The only cast member with a strong stage presence was
Michel Bell, who's booming bass voice was even more striking here that in the recent
revival of Showboat. However, the big numbers are given to others who sing in a
rock or gospel style that is only partially effective on a Broadway stage.
The entire company seemed to remember its lines and managed not to bump
into each other too much, but most of them were as forgettable as the material.
One of the men is a Calvin Klein model which might have helped if he had a nude scene
(he did not) but did not help him with music or dialogue (which he had far too
much of). The trend of models thinking they are actors was once limited to
the airheads of Hollywood now it seems, even Broadway casting directors
are susceptible to this lunacy.
I could forgive this show a lot if it etched out even one
memorable character. The real Civil War was America's greatest nightmare, a historical
reservoir of unforgettable people and situations. Ken Burns' magnificent PBS documentary
(a historic accomplishment in its own right) proved that when it brought forgotten people
like Sullivan Ballou to life again. If you saw the documentary, you no doubt
remember him. He's the soldier who wrote an achingly beautiful letter to his
wife on the eve of battle,
assuring her that if he died the next day every breeze caressing her cheek or
whispering in the trees would be his spirit reaching out to her. When the narrator
mentions that Ballou was shot dead hours later, it breaks your heart.

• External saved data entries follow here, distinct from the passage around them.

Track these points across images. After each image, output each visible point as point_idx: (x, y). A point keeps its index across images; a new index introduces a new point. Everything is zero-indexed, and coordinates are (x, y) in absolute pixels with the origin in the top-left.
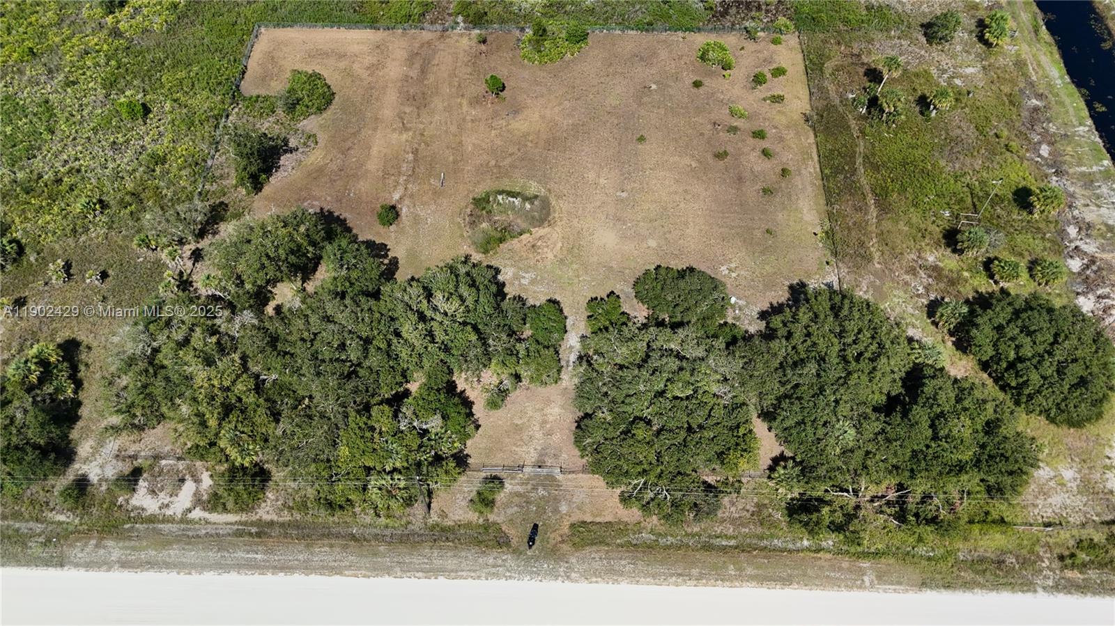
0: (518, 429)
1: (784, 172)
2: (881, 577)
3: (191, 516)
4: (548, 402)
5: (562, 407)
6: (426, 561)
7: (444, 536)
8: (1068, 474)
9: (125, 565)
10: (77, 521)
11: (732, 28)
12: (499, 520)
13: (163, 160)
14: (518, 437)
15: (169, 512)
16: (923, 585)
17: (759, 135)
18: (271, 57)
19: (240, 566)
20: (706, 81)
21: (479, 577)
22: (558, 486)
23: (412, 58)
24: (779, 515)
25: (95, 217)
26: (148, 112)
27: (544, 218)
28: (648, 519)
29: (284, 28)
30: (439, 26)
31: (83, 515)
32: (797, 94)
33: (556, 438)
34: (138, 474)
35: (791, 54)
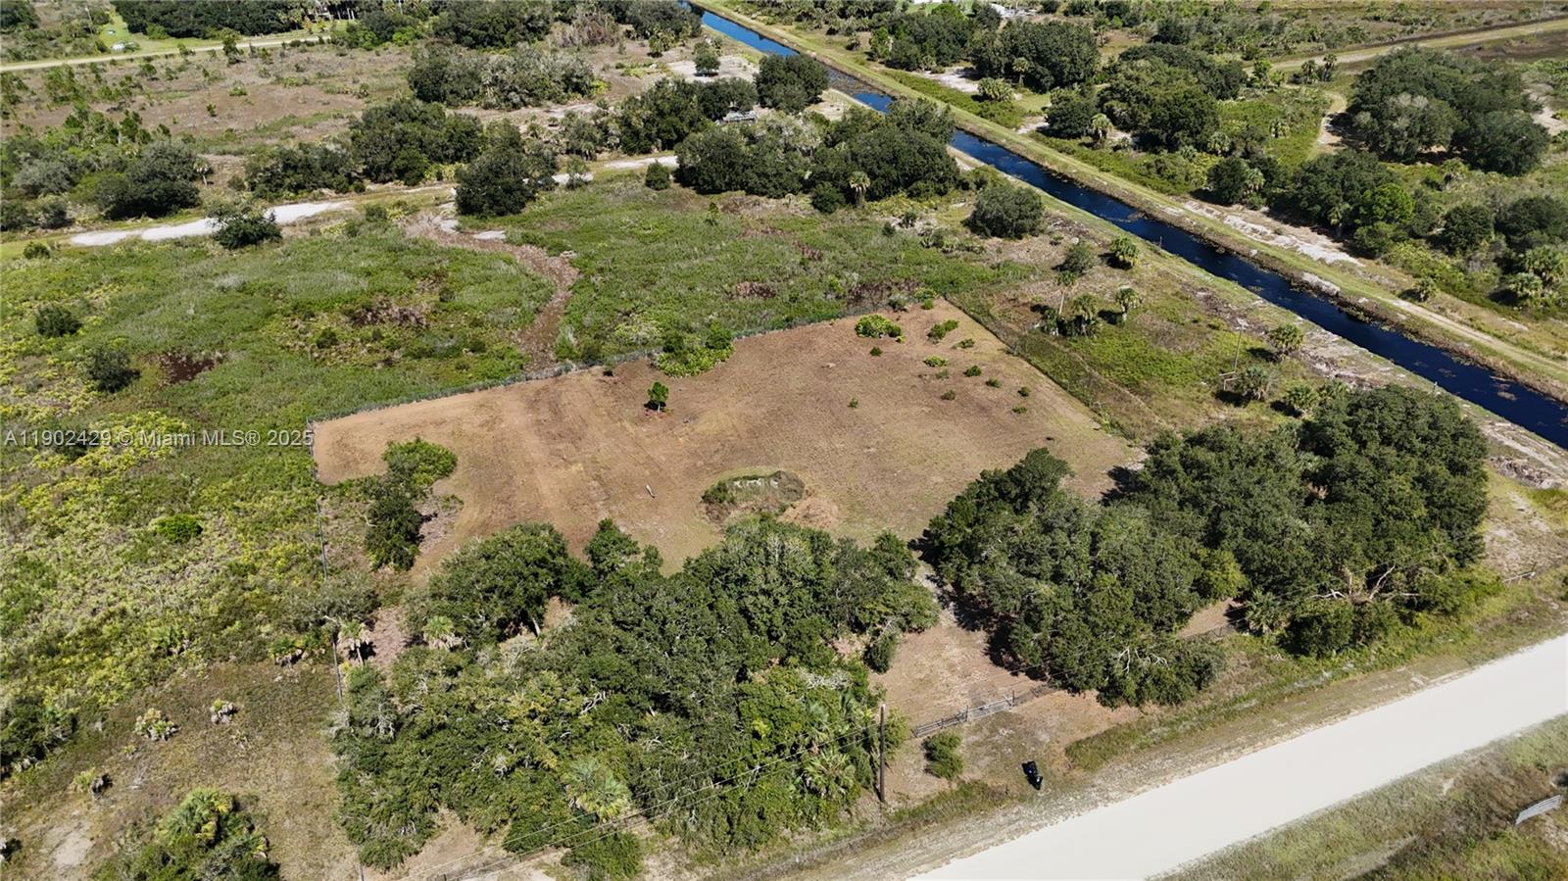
0: (926, 683)
1: (1023, 393)
2: (1429, 673)
4: (940, 646)
5: (960, 645)
6: (920, 851)
7: (916, 819)
11: (876, 306)
12: (977, 775)
13: (252, 569)
14: (932, 691)
16: (1471, 664)
17: (974, 372)
18: (344, 445)
20: (883, 349)
21: (1002, 841)
22: (1019, 719)
23: (533, 405)
24: (1279, 657)
25: (182, 650)
26: (200, 530)
27: (796, 490)
28: (1146, 709)
29: (344, 415)
30: (548, 372)
32: (981, 336)
33: (978, 676)
35: (950, 312)
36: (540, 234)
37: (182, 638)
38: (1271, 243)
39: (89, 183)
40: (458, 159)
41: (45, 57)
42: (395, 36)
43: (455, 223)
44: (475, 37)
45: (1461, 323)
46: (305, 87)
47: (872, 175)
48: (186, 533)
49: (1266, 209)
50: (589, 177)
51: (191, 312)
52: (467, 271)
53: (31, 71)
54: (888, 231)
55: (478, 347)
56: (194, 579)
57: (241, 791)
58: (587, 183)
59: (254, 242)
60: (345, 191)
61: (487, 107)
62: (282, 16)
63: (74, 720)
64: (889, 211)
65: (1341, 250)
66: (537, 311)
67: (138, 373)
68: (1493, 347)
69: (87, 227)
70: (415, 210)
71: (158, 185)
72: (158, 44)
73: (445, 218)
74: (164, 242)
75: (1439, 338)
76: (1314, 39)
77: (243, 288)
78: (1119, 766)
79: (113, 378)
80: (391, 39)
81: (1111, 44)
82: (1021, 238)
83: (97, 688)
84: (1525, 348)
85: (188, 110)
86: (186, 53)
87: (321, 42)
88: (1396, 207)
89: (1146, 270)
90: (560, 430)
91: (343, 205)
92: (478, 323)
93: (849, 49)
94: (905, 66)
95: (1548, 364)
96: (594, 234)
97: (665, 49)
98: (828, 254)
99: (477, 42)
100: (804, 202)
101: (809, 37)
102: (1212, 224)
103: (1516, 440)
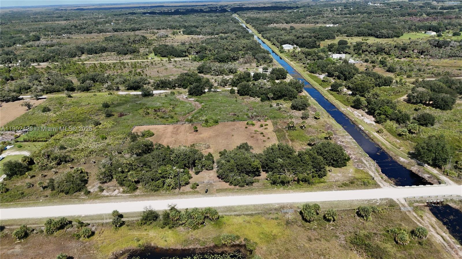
0: (203, 177)
1: (268, 138)
2: (294, 192)
3: (117, 195)
4: (210, 173)
6: (179, 197)
8: (339, 175)
9: (100, 203)
10: (87, 198)
11: (255, 120)
12: (198, 190)
13: (110, 145)
15: (112, 194)
16: (305, 192)
17: (262, 133)
18: (138, 129)
19: (130, 201)
20: (248, 127)
21: (193, 198)
22: (213, 184)
23: (174, 128)
24: (269, 184)
25: (93, 153)
26: (106, 138)
27: (208, 147)
28: (236, 187)
29: (141, 125)
30: (181, 123)
31: (89, 197)
32: (271, 128)
33: (213, 178)
34: (103, 190)
35: (269, 122)
36: (200, 100)
37: (93, 151)
38: (359, 118)
39: (127, 83)
41: (136, 59)
42: (204, 59)
43: (187, 96)
44: (220, 60)
45: (384, 139)
46: (179, 69)
47: (274, 94)
48: (104, 138)
49: (367, 111)
50: (218, 90)
52: (181, 105)
53: (132, 62)
54: (271, 106)
56: (101, 145)
57: (89, 171)
58: (218, 92)
59: (148, 96)
60: (171, 89)
61: (212, 75)
62: (184, 54)
63: (73, 160)
64: (274, 104)
65: (374, 121)
66: (188, 113)
67: (114, 115)
68: (386, 144)
69: (122, 91)
70: (181, 93)
71: (136, 84)
72: (158, 58)
74: (132, 95)
75: (376, 141)
76: (433, 73)
77: (140, 104)
78: (223, 193)
79: (109, 115)
82: (300, 111)
83: (79, 156)
84: (394, 145)
85: (154, 71)
86: (162, 60)
87: (190, 59)
88: (386, 112)
89: (322, 120)
90: (175, 133)
91: (168, 91)
92: (176, 114)
93: (304, 68)
94: (313, 72)
95: (395, 149)
96: (211, 101)
97: (260, 65)
98: (255, 109)
99: (220, 61)
100: (259, 99)
101: (298, 65)
102: (350, 113)
103: (366, 161)
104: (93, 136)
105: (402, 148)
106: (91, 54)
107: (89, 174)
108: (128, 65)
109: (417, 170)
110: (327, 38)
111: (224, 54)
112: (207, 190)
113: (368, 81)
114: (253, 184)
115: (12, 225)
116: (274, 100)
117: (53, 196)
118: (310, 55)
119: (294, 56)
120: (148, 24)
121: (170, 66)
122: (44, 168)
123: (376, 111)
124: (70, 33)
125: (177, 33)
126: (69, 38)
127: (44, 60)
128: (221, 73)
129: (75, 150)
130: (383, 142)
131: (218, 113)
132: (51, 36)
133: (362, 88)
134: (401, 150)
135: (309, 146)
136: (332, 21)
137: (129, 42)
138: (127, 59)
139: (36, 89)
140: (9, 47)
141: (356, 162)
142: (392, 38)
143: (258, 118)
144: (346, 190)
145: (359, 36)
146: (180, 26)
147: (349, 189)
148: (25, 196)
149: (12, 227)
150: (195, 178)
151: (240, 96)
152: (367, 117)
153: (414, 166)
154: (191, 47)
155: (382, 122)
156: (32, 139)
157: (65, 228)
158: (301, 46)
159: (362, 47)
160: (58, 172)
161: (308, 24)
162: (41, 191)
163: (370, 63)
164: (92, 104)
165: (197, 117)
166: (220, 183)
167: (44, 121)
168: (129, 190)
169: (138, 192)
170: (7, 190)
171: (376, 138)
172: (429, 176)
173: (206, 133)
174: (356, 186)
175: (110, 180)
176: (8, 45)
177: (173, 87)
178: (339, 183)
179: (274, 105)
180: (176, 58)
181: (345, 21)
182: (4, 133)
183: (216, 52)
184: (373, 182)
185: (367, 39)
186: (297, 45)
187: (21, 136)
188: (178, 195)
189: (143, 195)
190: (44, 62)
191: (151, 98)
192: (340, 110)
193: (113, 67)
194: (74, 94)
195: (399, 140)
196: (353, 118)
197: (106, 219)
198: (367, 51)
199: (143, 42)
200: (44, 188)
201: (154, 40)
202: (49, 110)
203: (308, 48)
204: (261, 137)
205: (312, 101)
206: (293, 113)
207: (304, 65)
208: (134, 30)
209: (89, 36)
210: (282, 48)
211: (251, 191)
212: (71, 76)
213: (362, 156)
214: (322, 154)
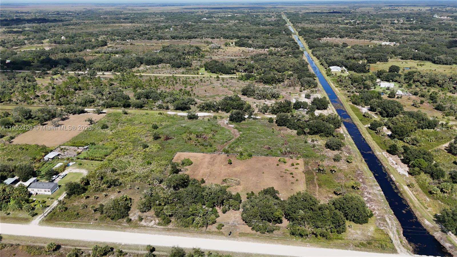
0: (229, 217)
1: (297, 180)
2: (311, 245)
3: (153, 226)
4: (236, 213)
5: (239, 214)
6: (205, 236)
8: (359, 232)
9: (138, 232)
10: (128, 226)
11: (287, 156)
12: (223, 231)
13: (154, 171)
15: (149, 225)
16: (321, 247)
17: (292, 174)
18: (179, 157)
19: (163, 234)
20: (280, 165)
21: (217, 239)
22: (237, 227)
23: (211, 158)
24: (288, 234)
25: (138, 179)
26: (151, 163)
27: (239, 184)
28: (257, 233)
29: (183, 152)
30: (218, 153)
31: (130, 224)
32: (301, 168)
33: (237, 219)
34: (142, 219)
35: (301, 161)
36: (239, 127)
37: (138, 177)
38: (393, 166)
39: (176, 103)
40: (238, 109)
41: (188, 74)
42: (250, 79)
43: (227, 122)
44: (265, 81)
45: (414, 195)
46: (225, 88)
47: (311, 129)
48: (149, 163)
49: (402, 158)
50: (258, 117)
51: (174, 129)
52: (221, 132)
53: (183, 77)
54: (306, 142)
55: (211, 146)
56: (146, 170)
57: (132, 198)
58: (257, 119)
59: (192, 119)
60: (215, 112)
61: (255, 98)
62: (232, 71)
63: (121, 183)
64: (309, 139)
65: (408, 172)
66: (226, 142)
67: (160, 138)
68: (414, 201)
69: (171, 111)
70: (223, 118)
71: (184, 105)
72: (208, 74)
73: (227, 121)
74: (180, 116)
75: (405, 196)
77: (185, 127)
78: (244, 238)
79: (156, 138)
80: (249, 79)
81: (420, 107)
82: (334, 150)
83: (126, 180)
84: (422, 204)
85: (202, 90)
86: (211, 77)
87: (237, 78)
88: (420, 165)
89: (354, 164)
90: (212, 164)
91: (212, 114)
92: (215, 142)
93: (348, 97)
94: (356, 104)
95: (422, 208)
96: (249, 129)
97: (304, 90)
98: (289, 144)
99: (265, 83)
100: (295, 132)
101: (343, 92)
102: (384, 158)
103: (390, 219)
104: (140, 159)
105: (430, 209)
106: (149, 65)
107: (132, 201)
108: (180, 80)
109: (440, 236)
110: (379, 60)
111: (270, 75)
112: (231, 232)
113: (410, 123)
114: (274, 232)
115: (67, 245)
116: (310, 134)
117: (102, 219)
118: (356, 83)
119: (340, 81)
120: (203, 32)
121: (217, 84)
122: (97, 190)
123: (411, 161)
124: (133, 39)
125: (229, 44)
126: (131, 44)
127: (108, 70)
128: (263, 97)
129: (124, 174)
130: (412, 198)
131: (254, 144)
132: (117, 41)
133: (401, 131)
134: (428, 210)
135: (335, 195)
136: (389, 37)
137: (183, 53)
138: (180, 74)
139: (99, 102)
140: (80, 51)
141: (379, 219)
142: (450, 64)
143: (291, 155)
144: (362, 251)
145: (414, 60)
146: (233, 36)
147: (365, 251)
148: (79, 217)
149: (66, 247)
150: (222, 218)
151: (278, 127)
152: (401, 166)
153: (437, 231)
154: (240, 65)
155: (416, 175)
156: (91, 158)
157: (108, 255)
158: (349, 69)
159: (413, 76)
160: (107, 195)
161: (363, 40)
162: (93, 214)
163: (419, 96)
164: (143, 123)
165: (234, 147)
166: (244, 226)
167: (102, 138)
168: (163, 223)
169: (170, 226)
170: (66, 209)
171: (406, 193)
172: (450, 245)
173: (239, 166)
174: (373, 247)
175: (149, 210)
176: (80, 50)
177: (216, 110)
178: (356, 242)
179: (309, 141)
180: (224, 75)
181: (403, 39)
182: (68, 148)
183: (263, 71)
184: (391, 246)
185: (422, 64)
186: (346, 67)
187: (82, 152)
188: (204, 233)
189: (175, 229)
190: (108, 71)
191: (195, 121)
192: (375, 153)
193: (166, 82)
194: (128, 111)
195: (429, 198)
196: (387, 165)
197: (141, 250)
198: (418, 81)
199: (196, 54)
200: (95, 211)
201: (207, 51)
202: (107, 127)
203: (357, 72)
204: (289, 177)
205: (348, 139)
206: (326, 152)
207: (348, 93)
208: (190, 38)
209: (149, 43)
210: (330, 70)
211: (271, 240)
212: (129, 89)
213: (386, 213)
214: (344, 209)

When this so-called musical has a soldier sing to his
far away wife, followed by her announcement that he is dead, there is no impact at all
mostly because this soldier and wife are anonymous non-characters. Oh they have names in
the program, but the show does nothing to give those characters any dimension. You might as
well tell us a window display is being changed in a department store there's
just as much there to care about.
The score does not sound even minimally theatrical, unlike
anything Frank Wildhorn has done before. I had hoped for more from the composer of Jekyll
and Pimpernel. To me, this score stinks but then I am from another time. The
audience I sat with carried on wildly for number after number. In the end it was not the
show or the cast that got to me it was the audience. I can deal with a musical being
bad, but when audiences embrace such a show, I'm horrified. You see, artists can't really
kill a commercial art form only the public can do that.
In future I will avoid shows like The Civil War,
and work to encourage and preserve those shows that still believe in silly, outdated
things like joy, fun, wit and style. Anyone for a revival of Crazy For You?